Sociaal Werkers moeten zich hierin kunnen aanpassen, om het gedrag van mensen te kunnen
begrijpen. Zo zijn jongeren voornamelijk te vinden op de sociale media, hier is ook veel negatieve
invloed te vinden.
Digitaal gedrag binnen de leefgebieden van sociaal werk zijn:
❖ Wonen: Online in contact met wijkgenoten, Lokale politieke partijen op het internet,
Whatsapp Buurtpreventie
❖ Financiën: Online bankieren, online winkelen, prijzen vergelijken, beleggen en gokken
❖ Sociale Relaties: Social media en datingapps
❖ Lichamelijke gezondheid: Info zoeken op internet, stappentellers en fora gebruiken
❖ Psychische gezondheid: Online behandelvormen, Exposuretherapie met VR of zorgrobots
❖ Werk en activiteiten: Werk op internet zoeken, zelf online ondernemen of je expertise delen
❖ Zingeving: Leren via het internet, online hobby’s, je wereld vergroten door internet
3
, Niet iedereen kan volledig meedraaien in deze digitale samenleving, zo hebben bijvoorbeeld,
laaggeletterden moeite met het lezen van overheid websites of kunnen mensen met een
verstandelijke beperking hun eigen toeslagen niet aanvragen, omdat ze niet weten hoe je online
moet inloggen met je DigiD. Dit veroorzaakt Sociale Exclusie.
Er zijn uiteraard ook voordelen door de digitale samenleving!
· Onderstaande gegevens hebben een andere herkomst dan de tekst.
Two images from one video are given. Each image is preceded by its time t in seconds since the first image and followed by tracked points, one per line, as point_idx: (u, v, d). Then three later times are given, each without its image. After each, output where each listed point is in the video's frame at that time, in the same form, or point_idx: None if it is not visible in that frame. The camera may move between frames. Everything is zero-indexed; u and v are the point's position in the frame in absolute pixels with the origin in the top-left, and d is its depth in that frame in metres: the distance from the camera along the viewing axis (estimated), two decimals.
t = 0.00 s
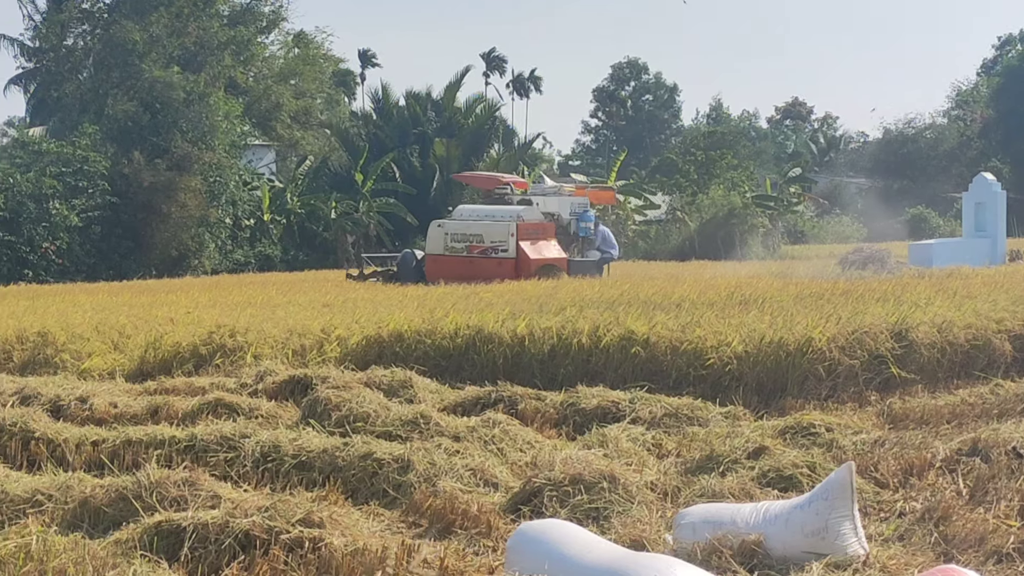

Het is nu makkelijker voor mensen om
hulp te zoeken via het internet, daarom moeten Sociaal werkers de juiste vaardigheden hebben om
deze mensen online te benaderen.
Digitale geletterdheid = beschikken over de kennis, hoe je gebruik kan maken van computers,
systemen en netwerken, hierin moet je risico’s online kunnen inschatten en rekening houden met de
privacy en vrijheid van anderen. Je moet ook beschikken over kritisch gedrag, om duidelijk te kijken
wat echt is en wat niet, denk aan nepnieuws of nepmails.
Dit is bedacht door de KNAW (Koninklijke Nederlandse academie van Wetenschappen)
De 2 taken van een Sociaal werker zijn:
1: De sociale kwaliteit van mensen verbeteren, denk aan inclusie, participatie, en de sociale
samenhang van mensen.
2: Het verbeteren van het sociaal functioneren bij mensen, zoals kijken naar de mogelijkheden van
een persoon, zodat hij toch kan deelnemen in de maatschappij.
Mensen functioneren in verschillende contexten, ze staan hierin nog wel in verbinding met elkaar.
Deze contexten zijn te zien als niveaus, die allemaal in verbinding staan met elkaar.
Er zijn 3 contexten die je als sociaal werker kan tegenkomen.
1: De primaire leefomgeving = De mensen die alleenstaand of met een partner of in gezin leven. Ook
je woonomgeving wordt gezien als primaire leefomgeving.
2: Netwerken = Dit zijn je formele en informele netwerken, denk aan familie, scholen, verenigen,
vrijwilligers en je werkomgeving. Ook je sociale medianetwerken hebben hierin een rol.
3: Gemeenschappen = er bestaan verschillende soorten gemeenschappen binnen wijken, steden, dit
kan ook de gemeente zijn of het rijk.